--- Short problem ---
Resume the walkthrough on mapping bird strikes with geopandas, continuing after its last line.

--- Document text ---
|---|
Notice when we plot the states, we now see borders. 

In [None]:
states.plot()

Let's remove Alaska and Hawaii, and do a spatial join with only bird strikes in the mainland. 

In [None]:
mainland = states[~states['name'].isin(['Alaska', 'Hawaii'])]

mainland_points = gpd.sjoin(gdf, mainland, predicate='within')

ax = mainland.plot()
mainland_points.plot(ax=ax, color='red', markersize=.1)

plt.show()

For this next part, I want to also see the airports and see if bird strikes (unsurprisingly) happen near airports. Recall bird strikes are more likely to happen during takeoff and approach phases. Let's bring in this airport data I got from the FAA. 

In [None]:
airports = pd.read_csv('resource/Airports.csv', usecols=['Icao_Ident','the_geom'])
|---|
[Data items]
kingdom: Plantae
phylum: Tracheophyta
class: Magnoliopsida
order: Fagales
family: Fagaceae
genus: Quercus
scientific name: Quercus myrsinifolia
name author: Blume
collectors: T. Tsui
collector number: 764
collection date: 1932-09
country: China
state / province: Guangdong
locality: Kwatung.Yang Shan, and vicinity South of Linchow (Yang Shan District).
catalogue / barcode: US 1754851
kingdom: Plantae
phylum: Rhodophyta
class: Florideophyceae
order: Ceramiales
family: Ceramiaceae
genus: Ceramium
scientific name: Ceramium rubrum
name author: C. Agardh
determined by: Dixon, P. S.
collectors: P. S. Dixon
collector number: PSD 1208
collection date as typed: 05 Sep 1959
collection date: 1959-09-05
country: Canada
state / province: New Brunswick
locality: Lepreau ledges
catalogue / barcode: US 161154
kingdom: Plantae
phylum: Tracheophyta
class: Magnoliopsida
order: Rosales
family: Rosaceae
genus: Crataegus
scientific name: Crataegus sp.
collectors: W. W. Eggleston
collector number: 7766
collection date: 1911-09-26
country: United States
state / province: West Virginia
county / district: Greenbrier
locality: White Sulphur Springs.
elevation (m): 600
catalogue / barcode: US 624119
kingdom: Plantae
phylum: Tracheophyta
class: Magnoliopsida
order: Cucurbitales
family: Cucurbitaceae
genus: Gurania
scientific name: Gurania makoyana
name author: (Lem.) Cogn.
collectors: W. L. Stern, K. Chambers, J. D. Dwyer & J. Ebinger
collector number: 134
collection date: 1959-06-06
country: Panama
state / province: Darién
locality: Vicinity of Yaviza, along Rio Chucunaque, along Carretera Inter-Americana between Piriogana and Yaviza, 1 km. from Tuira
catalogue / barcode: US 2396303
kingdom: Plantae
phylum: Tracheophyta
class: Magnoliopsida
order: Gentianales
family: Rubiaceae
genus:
|---|
--- Answer to the problem ---
airports 

I only pulled in two columns, and notice that one of the columns has a column called `the_geom` which we would think would work with GeoPandas. For some reason it wasn't. So I am going to do some cleanup separating out those `Longitude` and `Latitude` columns with regular expressions, removing the boilerplate like the parantheses and `Point`, and then build a new GeoDataFrame around those two values. 

In [None]:
airports[['Longitude', 'Latitude']] = airports['the_geom'].str.split(r"(?<=[0-9])[ ](?=[-0-9])",regex=True, expand=True)

airports['Longitude'] = airports['Longitude'].str.replace('[^-0-9.]','', regex=True)
airports['Latitude'] = airports['Latitude'].str.replace('[^-0-9.]','', regex=True)

airports = gpd.GeoDataFrame(airports, geometry=gpd.points_from_xy(x=airports["Longitude"],y=airports["Latitude"]),crs="EPSG:4326")
airports

Now I can take a look at bird strikes alongside the airports. I am going to make the airports white dots, and for focus I am going to look at the state of Texas. 

In [None]:
texas = states[states['name'].isin(['Texas'])]

texas_points = gpd.sjoin(gdf, texas, predicate='within')
texas_airports = gpd.sjoin(airports, texas, predicate='within')

ax = texas.plot()
texas_airports.plot(ax=ax, color='white', markersize=1)
texas_points.plot(ax=ax, color='red', markersize=2)

plt.show()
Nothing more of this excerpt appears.